The service runs seasonally, and checking opening dates before planning a trip is essential.

What to Pack Before You Make the Trip

© Ross Lake Resort

Because there is no store or restaurant at Ross Lake Resort, every item a guest needs for the duration of the stay has to come in with them. That reality turns packing into a genuine planning exercise rather than an afterthought.

Food and cooking supplies are the obvious priorities, but experienced guests add a few items that make the stay considerably more comfortable. Paper towels, a cozy blanket for early mornings on the deck, and a solid supply of snacks for lake excursions all rank highly on the informal list of things people wish they had brought.

For transport, hard-sided plastic bins work better than soft bags because they stack cleanly on the ferry boats and slide under cabin beds for storage. Bringing everything in containers that can get wet without damage is smart given that the journey involves water crossings.

A phone pouch to protect devices during the boat ride is another small addition that pays off quickly.

The Setting Inside North Cascades National Recreation Area

© Ross Lake Resort

Ross Lake sits within the North Cascades National Recreation Area, one of the most rugged and least visited national park units in the contiguous United States. The landscape around the lake is defined by steep forested ridges, glacially carved peaks, and water that stays remarkably clear throughout the season.

The lake itself was formed by the construction of Ross Dam, and it stretches approximately 24 miles from the dam northward into British Columbia. The scale of the lake is something that photographs struggle to capture accurately.

Out on the water, the surrounding peaks rise so steeply that the horizon feels compressed and vertical rather than wide and flat.

Wildlife in the area includes black bears, deer, and a variety of bird species that inhabit the old-growth forest zones along the shoreline. The North Cascades ecosystem is considered one of the most intact temperate wilderness areas in North America, and Ross Lake sits near its center.

That context adds weight to every hour spent on the water.

Why People Keep Coming Back Year After Year

© Ross Lake Resort

Some places earn a single visit. Ross Lake Resort earns traditions.
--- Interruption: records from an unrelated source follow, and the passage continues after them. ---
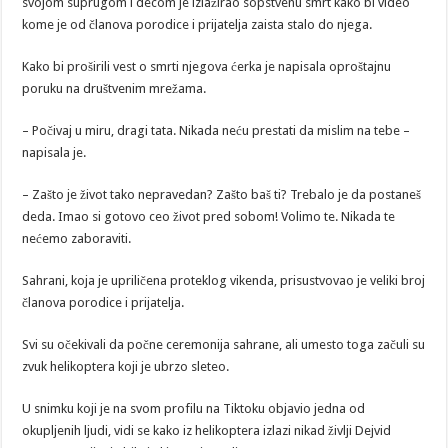
svojom suprugom i decom je izlažirao sopstvenu smrt kako bi video
kome je od članova porodice i prijatelja zaista stalo do njega.
Kako bi proširili vest o smrti njegova ćerka je napisala oproštajnu
poruku na društvenim mrežama.
– Počivaj u miru, dragi tata. Nikada neću prestati da mislim na tebe –
napisala je.
– Zašto je život tako nepravedan? Zašto baš ti? Trebalo je da postaneš
deda. Imao si gotovo ceo život pred sobom! Volimo te. Nikada te
nećemo zaboraviti.
Sahrani, koja je upriličena proteklog vikenda, prisustvovao je veliki broj
članova porodice i prijatelja.
Svi su očekivali da počne ceremonija sahrane, ali umesto toga začuli su
zvuk helikoptera koji je ubrzo sleteo.
U snimku koji je na svom profilu na Tiktoku objavio jedna od
okupljenih ljudi, vidi se kako iz helikoptera izlazi nikad življi Dejvid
There are guests who have returned every year for more than a decade, bringing their families along and treating the trip as an annual reset rather than a one-time experience.

The combination of elements that makes the resort work is not easy to replicate elsewhere. The floating cabins, the remote access, the lake full of rentable watercraft, the absence of restaurants and shops, and the surrounding wilderness all reinforce each other.
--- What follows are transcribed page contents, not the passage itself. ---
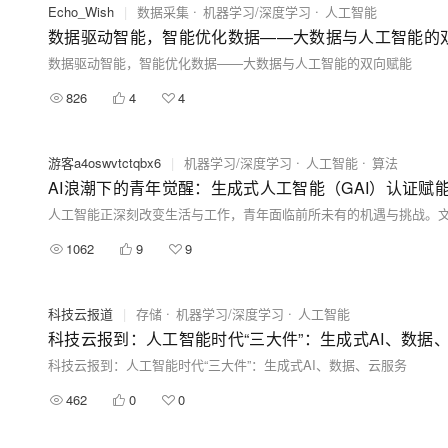
Echo_Wish
|
数据采集
机器学习/深度学习
人工智能
数据驱动智能，智能优化数据——大数据与人工智能的
数据驱动智能，智能优化数据——大数据与人工智能的双向赋能
826
4
4
游客a4oswvtctqbx6
|
机器学习/深度学习
人工智能
算法
AI浪潮下的青年觉醒：生成式人工智能（GAI）认证赋
1062
9
9
科技云报道
|
存储
机器学习/深度学习
人工智能
科技云报到：人工智能时代“三大件”：生成式AI、数据
科技云报到：人工智能时代“三大件”：生成式AI、数据、云服务
462
0
0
Taking one element away would change the whole equation.

The staff at the resort have developed a reputation for being genuinely invested in the place, handling the logistical challenges of running a floating community on a mountain lake with a level of care that guests notice and remember. The resort is not perfect, and the access is genuinely demanding, but for the people who connect with what it offers, Ross Lake Resort becomes the kind of place that is hard to stop thinking about long after the drive home.
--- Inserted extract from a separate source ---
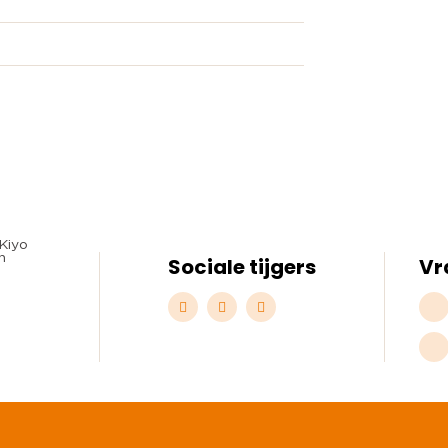
Sociale tijgers
Vr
Where Exactly This Place Is and How to Find It

© Ross Lake Resort

Ross Lake Resort sits at 503 Diablo St, Rockport, WA 98283, though calling it a street address feels almost comical given how remote the location truly is. The resort floats on the surface of Ross Lake within the North Cascades National Recreation Area, a protected wilderness zone in northwestern Washington state.

There is no road that leads directly to the cabins. Guests park near Diablo and either hike a trail of just over a mile down to the water, or arrange a ferry crossing.

The hike itself winds through forested terrain and drops in elevation before reaching the shoreline where the resort floats.

Ross Lake stretches northward all the way to the Canadian border, making this one of the more dramatically positioned resorts in the entire Pacific Northwest. The surrounding peaks of the North Cascades rise steeply on all sides, creating a setting that is hard to match anywhere in Washington.